◆ 課題:
株式会社イノベーションの事例を読み、次の問いに答えてください。
(a) 会社概要に記された従業員数は何名か。
(b) フレックスタイム制の本導入とテレワークのトライアル導入は、いつから始まったか。
(c) テレワークのトライアルに参加したのは何名か。

◆ 読解文:
“株式会社イノベーション”の事例
会社が前進するために、柔軟な働き方を模索
会社概要

- 本社所在地
- 〒150-0002 東京都渋谷区渋谷3-10-13
TOKYU REIT 渋谷R ビル3階 - 従業員数
- 78名
- 事業内容
- BtoBに特化した営業・マーケティング支援事業・ITトレンド等オンラインメディア事業・セールスクラウド事業

経営課題 会社が前進するために、柔軟な働き方を模索
テレワークをトライアル導入し、コミュニケーション不要の業務を効率化
会社が成長していく中で、社員のライフステージの変化に直面
当社の設立は2000年12月です。創業以来、BtoBに特化した営業・マーケティング支援事業を軸に、「ITトレンド」等のオンラインメディア事業やリストファインダー等のセールスクラウド事業を展開しています。企業が抱える営業・マーケティング面での課題を解決し、業務の効率化をサポートしています。
当社では、社内のエンジニアと事業部門が連携し、業務を進めています。2013年の時点では5名だったITエンジニアも、お客様の要望により迅速に対応できるよう17名にまで拡大し、独身が多かった社員も家族を持つようになりました。育児休業中の社員が5名います。介護をしている社員もいます。こうした社内環境の変化に伴い、より柔軟な働き方の必要性を感じるようになりました。そうした課題を解決し、当社が前に進むための仕組みとして、テレワークのトライアル導入に至りました。
フレックスタイム制の本導入とテレワークのトライアルを同時に実施
当社では、フレックスタイム制の本導入と、テレワークのトライアル導入を、2017年10月から始めました。テレワークは在宅勤務に限定です。営業の場合、外出時に電話対応、メール対応することはこれまでもありました。これをモバイル勤務と位置付けるならば、すでに導入している状態にあると考えました。今回、テレワーク導入の目的は、あくまで育児や介護のある社員が仕事を続けられる環境を整備することでしたので、それに合致するのは在宅勤務だと判断しました。
参加したのは6名です。ITエンジニアの中村はプログラムを書いていても、お客様からの問い合わせにより営業から声を掛けられ、業務が中断することがあります。そのためコミュニケーションを遮断して、集中する時間も必要だと感じていました。育児と仕事を両立しているマーケティング担当の千葉も同様の状況でした。トライアルにおいては、業務範囲の規定等は設けず、在宅で行う業務内容は個人判断としました。勤務の開始と終了は社内コミュニケーションツールのチャットを利用し、上長へ報告。合わせて勤怠管理システムに入力することで管理しました。他に労務可視化ツールを試験的に導入し、勤怠管理とパソコンの操作ログを照らし合わせることも実施しました。
在宅勤務により業務効率化を実現 コミュニケーションへの意識も向上
マーケティング担当の千葉の業務は、ブログコンテンツの作成やメールの配信設定・作成、自社の顧客データ管理です。在宅勤務で行う業務内容は上司と話し合い、ブログコンテンツの作成と決めていたこともあり、トライアルに当たり大きな支障はありませんでした。コミュニケーションについては、社内にいる時もチャットを活用していましたが、在宅勤務をしてみると、普段何気なく取っていたコミュニケーションの重要性に気付き、意識が高まりました。週に1回、在宅勤務を実施しましたが、通勤時間の削減だけでなく、化粧等の支度時間も短縮できたと非常に好評でした。

◆ 抽出項目:
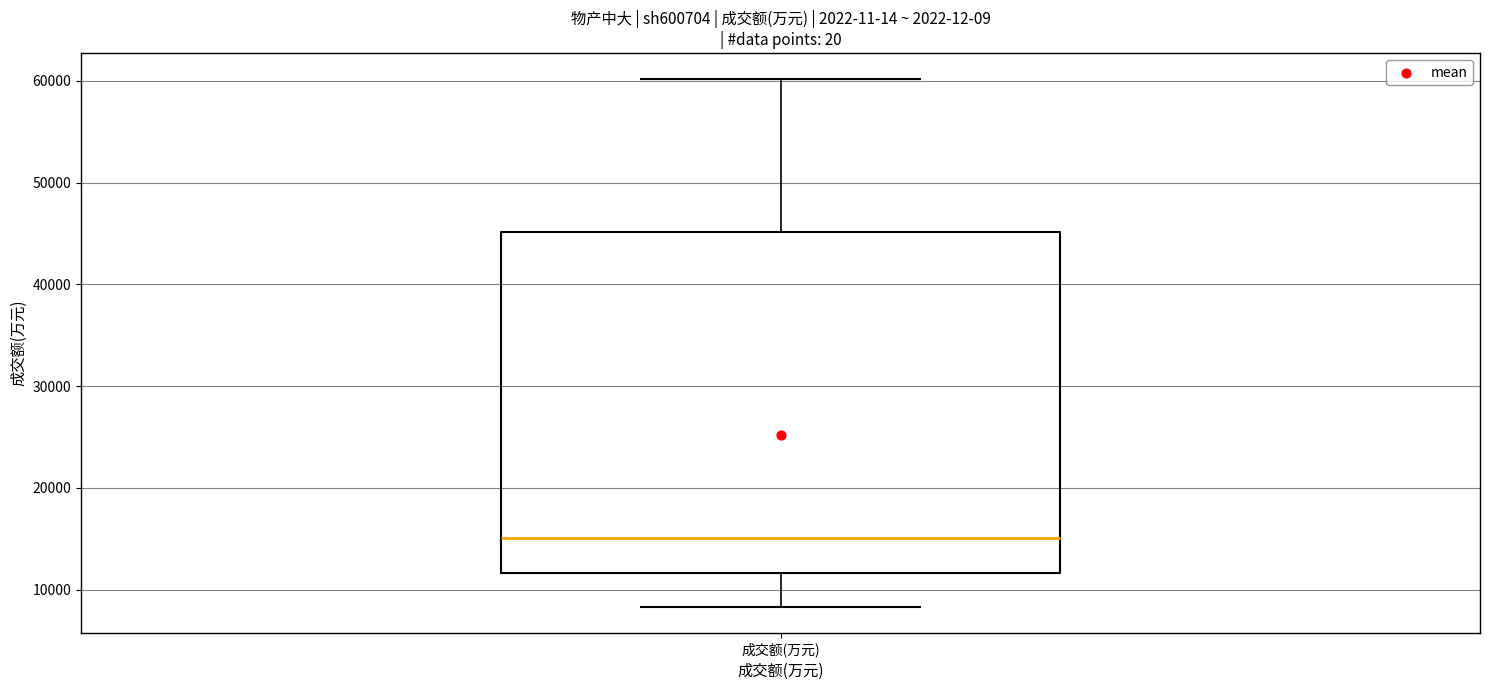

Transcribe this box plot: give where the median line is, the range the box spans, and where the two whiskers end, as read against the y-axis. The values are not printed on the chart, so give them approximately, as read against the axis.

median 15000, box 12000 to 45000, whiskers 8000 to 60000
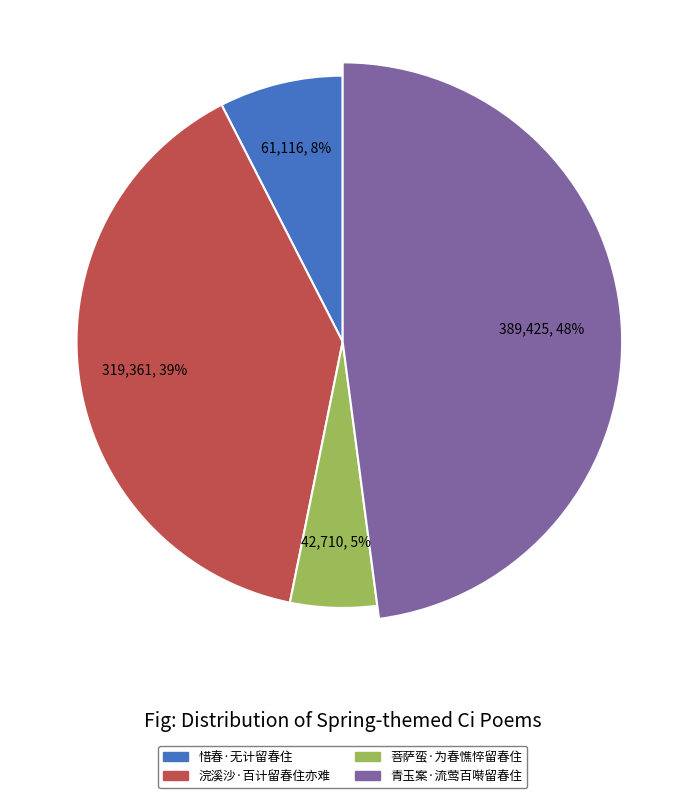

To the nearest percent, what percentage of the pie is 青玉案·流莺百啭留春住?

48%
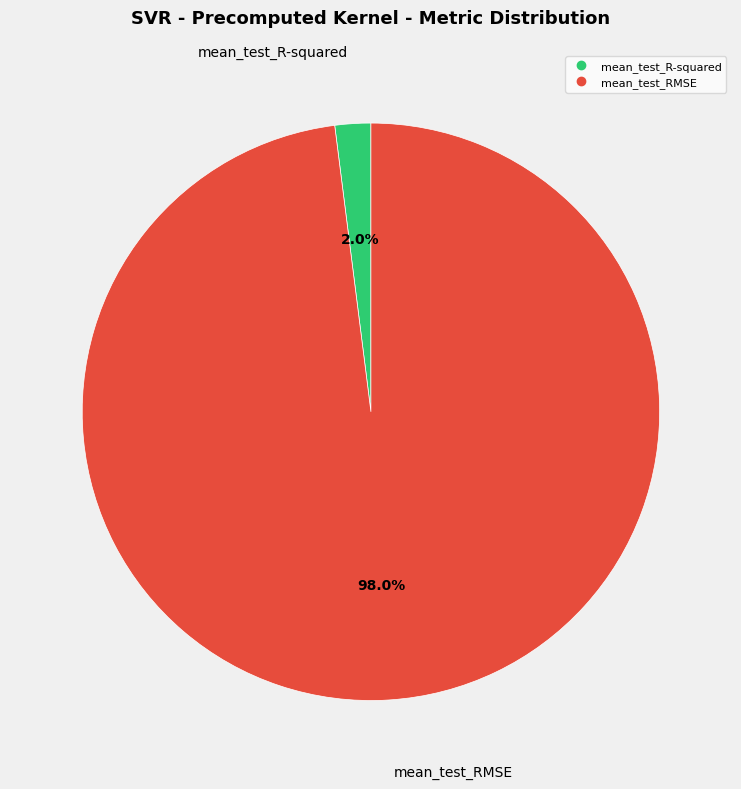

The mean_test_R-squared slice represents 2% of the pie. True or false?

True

---

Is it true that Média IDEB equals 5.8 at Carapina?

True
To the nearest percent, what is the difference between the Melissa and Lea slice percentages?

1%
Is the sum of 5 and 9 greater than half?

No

◆ 解答:
(a) 78名
(b) 2017年10月
(c) 6名